Supplied material:
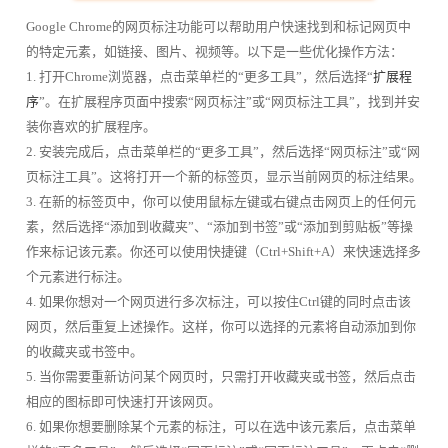
Google Chrome的网页标注功能可以帮助用户快速找到和标记网页中
的特定元素，如链接、图片、视频等。以下是一些优化操作方法：
1. 打开Chrome浏览器，点击菜单栏的“更多工具”，然后选择“
扩展程
序
”。在扩展程序页面中搜索“网页标注”或“网页标注工具”，找到并安
装你喜欢的扩展程序。
2. 安装完成后，点击菜单栏的“更多工具”，然后选择“网页标注”或“网
页标注工具”。这将打开一个新的标签页，显示当前网页的标注结果。
3. 在新的标签页中，你可以使用鼠标左键或右键点击网页上的任何元
素，然后选择“添加到收藏夹”、“添加到书签”或“添加到剪贴板”等操
作来标记该元素。你还可以使用快捷键（Ctrl+Shift+A）来快速选择多
个元素进行标注。
4. 如果你想对一个网页进行多次标注，可以按住Ctrl键的同时点击该
网页，然后重复上述操作。这样，你可以选择的元素将自动添加到你
的收藏夹或书签中。
5. 当你需要重新访问某个网页时，只需打开收藏夹或书签，然后点击
相应的图标即可快速打开该网页。
6. 如果你想要删除某个元素的标注，可以在选中该元素后，点击菜单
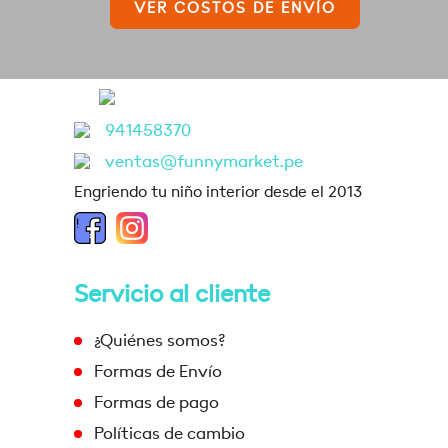
VER COSTOS DE ENVÍO
941458370
ventas@funnymarket.pe
Engriendo tu niño interior desde el 2013
Servicio al cliente
¿Quiénes somos?
Formas de Envío
Formas de pago
Políticas de cambio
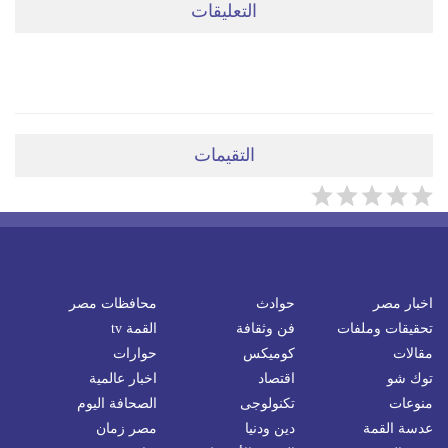
التعليقات
ضعي تعليقَكِ هنا
التقيمات
اخبار مصر
حوادث
محافظات مصر
تحقيقات وملفات
فن وثقافة
القمة tv
مقالات
كوميكس
حوارات
توك شو
اقتصاد
اخبار عالمية
منوعات
تكنولوجى
الصحافة اليوم
عدسة القمة
دين ودنيا
مصر زمان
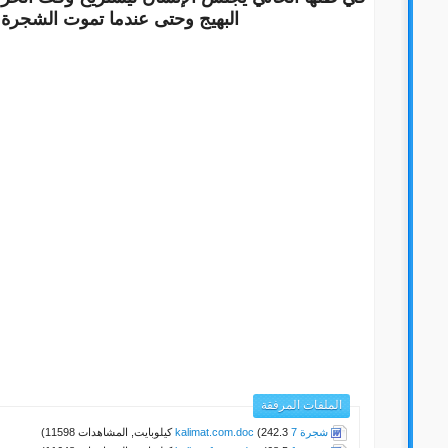
البهيج وحتى عندما تموت الشجرة 
الملفات المرفقة
شجرة 7 kalimat.com.doc
(242.3 كيلوبايت, المشاهدات 11598)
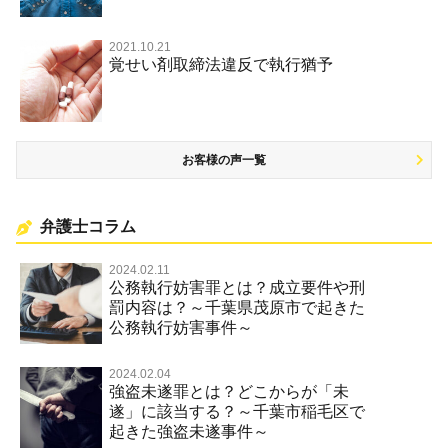
2021.10.21
覚せい剤取締法違反で執行猶予
お客様の声一覧
弁護士コラム
2024.02.11
公務執行妨害罪とは？成立要件や刑
罰内容は？～千葉県茂原市で起きた
公務執行妨害事件～
2024.02.04
強盗未遂罪とは？どこからが「未
遂」に該当する？～千葉市稲毛区で
起きた強盗未遂事件～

What needs to be done:
Convert the text read from every one of the records above into a JSON list of strings, with one string per line and no blank lines. Leave the pictures out of the answer.

Result below:
[
  "Google Chrome的网页标注功能可以帮助用户快速找到和标记网页中",
  "的特定元素，如链接、图片、视频等。以下是一些优化操作方法：",
  "1. 打开Chrome浏览器，点击菜单栏的“更多工具”，然后选择“",
  "扩展程",
  "序",
  "”。在扩展程序页面中搜索“网页标注”或“网页标注工具”，找到并安",
  "装你喜欢的扩展程序。",
  "2. 安装完成后，点击菜单栏的“更多工具”，然后选择“网页标注”或“网",
  "页标注工具”。这将打开一个新的标签页，显示当前网页的标注结果。",
  "3. 在新的标签页中，你可以使用鼠标左键或右键点击网页上的任何元",
  "素，然后选择“添加到收藏夹”、“添加到书签”或“添加到剪贴板”等操",
  "作来标记该元素。你还可以使用快捷键（Ctrl+Shift+A）来快速选择多",
  "个元素进行标注。",
  "4. 如果你想对一个网页进行多次标注，可以按住Ctrl键的同时点击该",
  "网页，然后重复上述操作。这样，你可以选择的元素将自动添加到你",
  "的收藏夹或书签中。",
  "5. 当你需要重新访问某个网页时，只需打开收藏夹或书签，然后点击",
  "相应的图标即可快速打开该网页。",
  "6. 如果你想要删除某个元素的标注，可以在选中该元素后，点击菜单",
  "VER COSTOS DE ENVÍO",
  "941458370",
  "ventas@funnymarket.pe",
  "Engriendo tu niño interior desde el 2013",
  "Servicio al cliente",
  "¿Quiénes somos?",
  "Formas de Envío",
  "Formas de pago",
  "Políticas de cambio",
  "التعليقات",
  "ضعي تعليقَكِ هنا",
  "التقيمات",
  "اخبار مصر",
  "حوادث",
  "محافظات مصر",
  "تحقيقات وملفات",
  "فن وثقافة",
  "القمة tv",
  "مقالات",
  "كوميكس",
  "حوارات",
  "توك شو",
  "اقتصاد",
  "اخبار عالمية",
  "منوعات",
  "تكنولوجى",
  "الصحافة اليوم",
  "عدسة القمة",
  "دين ودنيا",
  "مصر زمان",
  "البهيج وحتى عندما تموت الشجرة ",
  "الملفات المرفقة",
  "شجرة 7 kalimat.com.doc",
  "(242.3 كيلوبايت, المشاهدات 11598)",
  "2021.10.21",
  "覚せい剤取締法違反で執行猶予",
  "お客様の声一覧",
  "弁護士コラム",
  "2024.02.11",
  "公務執行妨害罪とは？成立要件や刑",
  "罰内容は？～千葉県茂原市で起きた",
  "公務執行妨害事件～",
  "2024.02.04",
  "強盗未遂罪とは？どこからが「未",
  "遂」に該当する？～千葉市稲毛区で",
  "起きた強盗未遂事件～"
]